An unlikely encounter in Fes that became a surprisingly hilarious antidote to homesickness
Does it have caffeine? Does anyone know if the tea has CAFFEINE?
Isn’t it herbal?
No! It’s black tea with mint leaves.
Does it have caffeine?!
Jesus, Kathy. It has caffeine.
Soft Moroccan accent with masked exasperation: Excuse me ladies. Again, how many would like the mint tea? Please.
Does anyone know if it has caffeine?
Do you have CAW-FEE?
What about decaf?
Does anyone know if the mint tea has caffeine?
Multiple voices: Yes!!
I said, does it have caffeine?
This is the scene we walked into on a rooftop in the middle of the dusty ancient Fes medina. There, in the midst of the tapestries, in all their postmenopausal glory, was a group of about 15 American women, all over the age of 60. Shuffling between the tables, bickering across the terrace at one another, and wondering if anyone in the area sells decaffeinated iced tea. Spoiler: no one does. An unlucky young Moroccan man was doing his best to hold his own, trying to get a simple count of how many coffees, how many teas.
As we stumbled in on the chaos, we exchanged worried looks. It was already a tough day: the heat, the sensory overload and the nagging homesickness had worn us down before noon. The last thing we thought we wanted was to be in the middle of a gaggle of accidentally caffeinated AARP members. But once we had stepped out of the stairwell and onto the rooftop, we had committed to at least a cup of tea or a bottle of Fanta, so we sat in the corner planning to talk quietly amongst ourselves.
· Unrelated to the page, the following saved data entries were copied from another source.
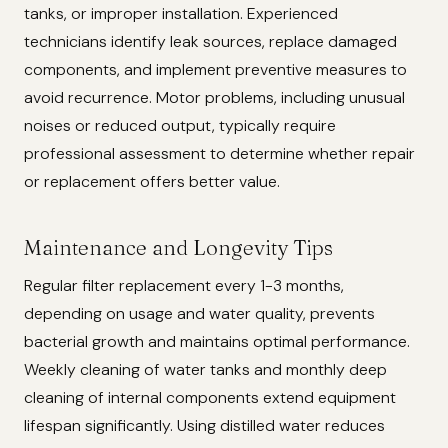
tanks, or improper installation. Experienced
technicians identify leak sources, replace damaged
components, and implement preventive measures to
avoid recurrence. Motor problems, including unusual
noises or reduced output, typically require
professional assessment to determine whether repair
or replacement offers better value.
Maintenance and Longevity Tips
Regular filter replacement every 1-3 months,
depending on usage and water quality, prevents
bacterial growth and maintains optimal performance.
Weekly cleaning of water tanks and monthly deep
cleaning of internal components extend equipment
lifespan significantly. Using distilled water reduces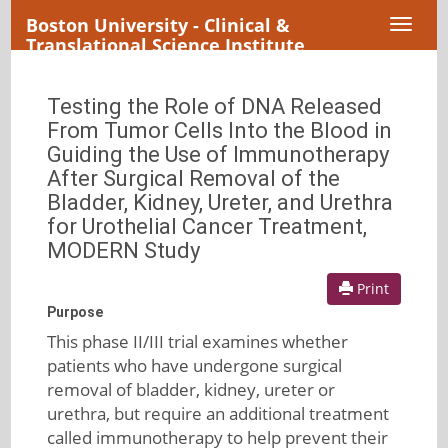
Boston University - Clinical &
Toggl
Translational Science Institute
naviga
Testing the Role of DNA Released
From Tumor Cells Into the Blood in
Guiding the Use of Immunotherapy
After Surgical Removal of the
Bladder, Kidney, Ureter, and Urethra
for Urothelial Cancer Treatment,
MODERN Study
Print
Purpose
This phase II/III trial examines whether
patients who have undergone surgical
removal of bladder, kidney, ureter or
urethra, but require an additional treatment
called immunotherapy to help prevent their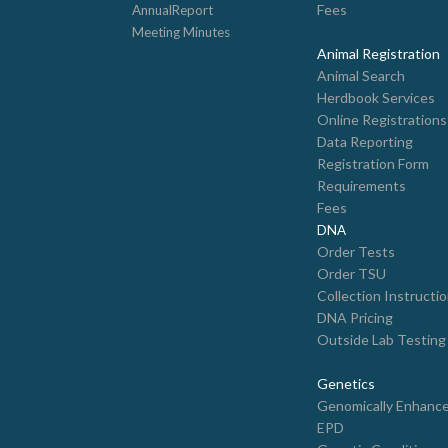
Fees
AnnualReport
Meeting Minutes
Animal Registration
Animal Search
Herdbook Services
Online Registrations
Data Reporting
Registration Form
Requirements
Fees
DNA
Order Tests
Order TSU
Collection Instructi
DNA Pricing
Outside Lab Testing
Genetics
Genomically Enhanc
EPD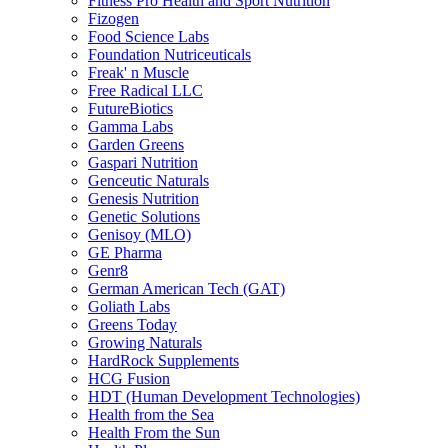
Fitness Pro Health and Sport Nutrition
Fizogen
Food Science Labs
Foundation Nutriceuticals
Freak' n Muscle
Free Radical LLC
FutureBiotics
Gamma Labs
Garden Greens
Gaspari Nutrition
Genceutic Naturals
Genesis Nutrition
Genetic Solutions
Genisoy (MLO)
GE Pharma
Genr8
German American Tech (GAT)
Goliath Labs
Greens Today
Growing Naturals
HardRock Supplements
HCG Fusion
HDT (Human Development Technologies)
Health from the Sea
Health From the Sun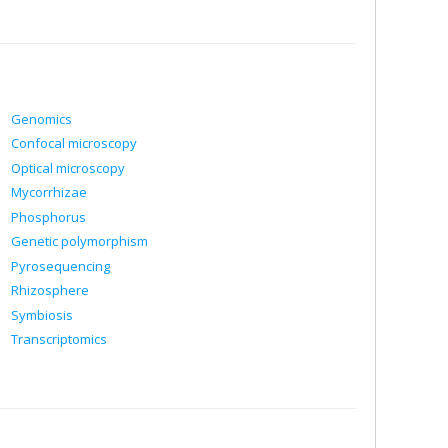
Genomics
Confocal microscopy
Optical microscopy
Mycorrhizae
Phosphorus
Genetic polymorphism
Pyrosequencing
Rhizosphere
Symbiosis
Transcriptomics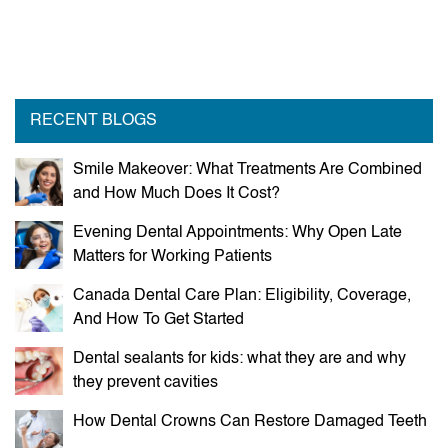
RECENT BLOGS
Smile Makeover: What Treatments Are Combined
and How Much Does It Cost?
Evening Dental Appointments: Why Open Late
Matters for Working Patients
Canada Dental Care Plan: Eligibility, Coverage,
And How To Get Started
Dental sealants for kids: what they are and why
they prevent cavities
How Dental Crowns Can Restore Damaged Teeth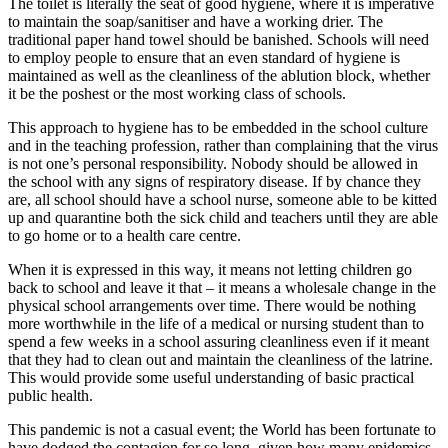
The toilet is literally the seat of good hygiene, where it is imperative
to maintain the soap/sanitiser and have a working drier. The
traditional paper hand towel should be banished. Schools will need
to employ people to ensure that an even standard of hygiene is
maintained as well as the cleanliness of the ablution block, whether
it be the poshest or the most working class of schools.
This approach to hygiene has to be embedded in the school culture
and in the teaching profession, rather than complaining that the virus
is not one’s personal responsibility. Nobody should be allowed in
the school with any signs of respiratory disease. If by chance they
are, all school should have a school nurse, someone able to be kitted
up and quarantine both the sick child and teachers until they are able
to go home or to a health care centre.
When it is expressed in this way, it means not letting children go
back to school and leave it that – it means a wholesale change in the
physical school arrangements over time. There would be nothing
more worthwhile in the life of a medical or nursing student than to
spend a few weeks in a school assuring cleanliness even if it meant
that they had to clean out and maintain the cleanliness of the latrine.
This would provide some useful understanding of basic practical
public health.
This pandemic is not a casual event; the World has been fortunate to
have dodged the contagion for so long, given how many epidemics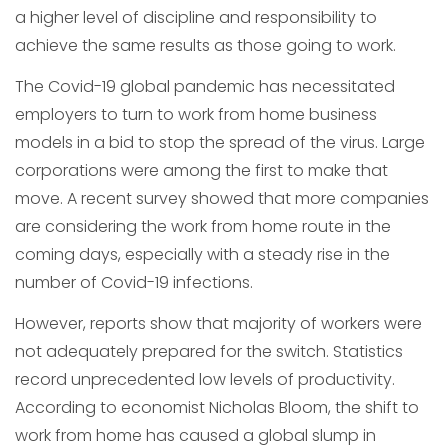
a higher level of discipline and responsibility to
achieve the same results as those going to work.
The Covid-19 global pandemic has necessitated
employers to turn to work from home business
models in a bid to stop the spread of the virus. Large
corporations were among the first to make that
move. A recent survey showed that more companies
are considering the work from home route in the
coming days, especially with a steady rise in the
number of Covid-19 infections.
However, reports show that majority of workers were
not adequately prepared for the switch. Statistics
record unprecedented low levels of productivity.
According to economist Nicholas Bloom, the shift to
work from home has caused a global slump in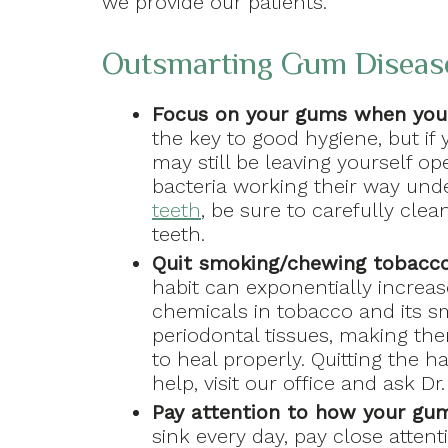
we provide our patients.
Outsmarting Gum Diseas
Focus on your gums when you
the key to good hygiene, but if
may still be leaving yourself ope
bacteria working their way un
teeth
, be sure to carefully cle
teeth.
Quit smoking/chewing tobacc
habit can exponentially increas
chemicals in tobacco and its 
periodontal tissues, making th
to heal properly. Quitting the ha
help, visit our office and ask D
Pay attention to how your gu
sink every day, pay close atten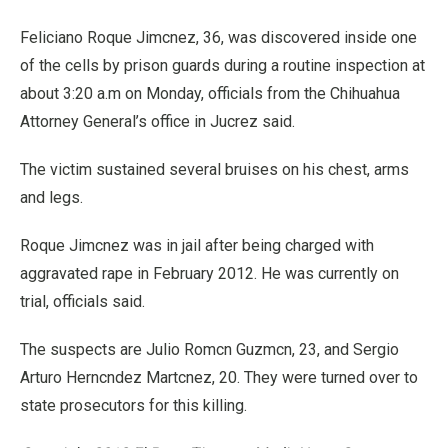
Feliciano Roque Jimcnez, 36, was discovered inside one
of the cells by prison guards during a routine inspection at
about 3:20 a.m on Monday, officials from the Chihuahua
Attorney General’s office in Jucrez said.
The victim sustained several bruises on his chest, arms
and legs.
Roque Jimcnez was in jail after being charged with
aggravated rape in February 2012. He was currently on
trial, officials said.
The suspects are Julio Romcn Guzmcn, 23, and Sergio
Arturo Herncndez Martcnez, 20. They were turned over to
state prosecutors for this killing.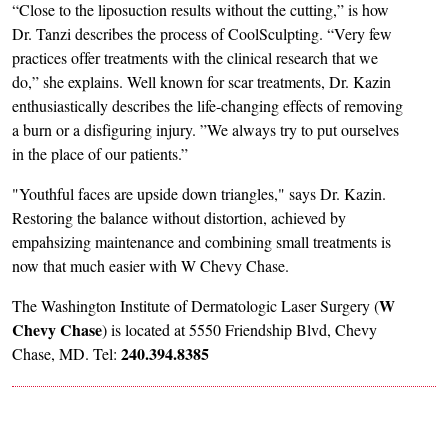
“Close to the liposuction results without the cutting,” is how
Dr. Tanzi describes the process of CoolSculpting. “Very few
practices offer treatments with the clinical research that we
do,” she explains. Well known for scar treatments, Dr. Kazin
enthusiastically describes the life-changing effects of removing
a burn or a disfiguring injury. ”We always try to put ourselves
in the place of our patients.”
"Youthful faces are upside down triangles," says Dr. Kazin.
Restoring the balance without distortion, achieved by
empahsizing maintenance and combining small treatments is
now that much easier with W Chevy Chase.
W
The Washington Institute of Dermatologic Laser Surgery (
Chevy Chase
) is located at 5550 Friendship Blvd, Chevy
240.394.8385
Chase, MD. Tel: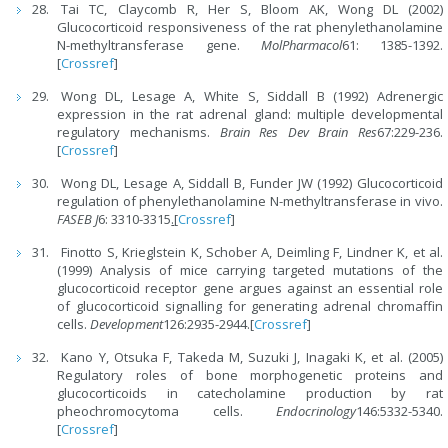
Tai TC, Claycomb R, Her S, Bloom AK, Wong DL (2002)
Glucocorticoid responsiveness of the rat phenylethanolamine
N-methyltransferase gene.
MolPharmacol
61: 1385-1392.
[
Crossref
]
Wong DL, Lesage A, White S, Siddall B (1992) Adrenergic
expression in the rat adrenal gland: multiple developmental
regulatory mechanisms.
Brain Res Dev Brain Res
67:229-236.
[
Crossref
]
Wong DL, Lesage A, Siddall B, Funder JW (1992) Glucocorticoid
regulation of phenylethanolamine N-methyltransferase in vivo.
FASEB J
6: 3310-3315
.
[
Crossref
]
Finotto S, Krieglstein K, Schober A, Deimling F, Lindner K, et al.
(1999) Analysis of mice carrying targeted mutations of the
glucocorticoid receptor gene argues against an essential role
of glucocorticoid signalling for generating adrenal chromaffin
cells.
Development
126:2935-2944.[
Crossref
]
Kano Y, Otsuka F, Takeda M, Suzuki J, Inagaki K, et al. (2005)
Regulatory roles of bone morphogenetic proteins and
glucocorticoids in catecholamine production by rat
pheochromocytoma cells.
Endocrinology
146:5332-5340.
[
Crossref
]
Fortunately, our fellow customers had other plans. Within a minute flat we were being peppered with questions by 3 of the closest ladies, reminding each of them of various children, grandchildren, nephews or nieces... that is, after we clarified a time or two that Kolt was not, indeed, Moroccan. They were thrilled that we had taken this trip at our age, excited for how many opportunities we had ahead of us. One by one our conversation grew until the whole rooftop was offering unsolicited encouragement our direction.
Then they told us about their travels. They were a group of senior citizen women who did not know each other before the trip, but had all signed up for a 2 week excursion from various parts of the US to Morocco. Some were novice travelers while others had seen the world. Some had lived abroad for years. Some had barely left the US before. We were thrilled by their boldness. The enthusiasm for life that can coax a 75 year old retiree onto a 12+ hour plane ride across multiple time zones and into a foreign culture: I can only hope to keep that much zest as I age. Then to hear them be impressed with us, wishing they had taken this time when they were young, it was a fresh wind in our sails. Their responses were so unlike other travelers we had met, bringing a maternal element that flooded us with a familiar and nostalgic sense of support.
As their group leader arrived and started rounding them up (as Kolt put it: like herding cats), we smiled at the predictably mad scramble for the toilets. One woman cleaned some overlooked food off her friend’s cheek. Another helped someone button a pair of tight-fitting high waisted jeans. The final woman made her way slowly down the narrow stairwell, bending arthritic knees with care and calling back to us in a teasing voice, “Do I look like an old lady?” before breaking into a fit of giggles.
Then the rooftop was restored to silence with only the exhausted waiter picking up lipstick stained napkins. We sipped our caffeinated tea with lighter hearts and fixed smiles as we laughed about the improbability of meeting such a group in Fes, of all places. The silver haired beauties not only gave us goals for our later years, but also did some instinctual mothering which was exactly the medicine we didn’t know we needed. Cheers to the Morocco Mamas.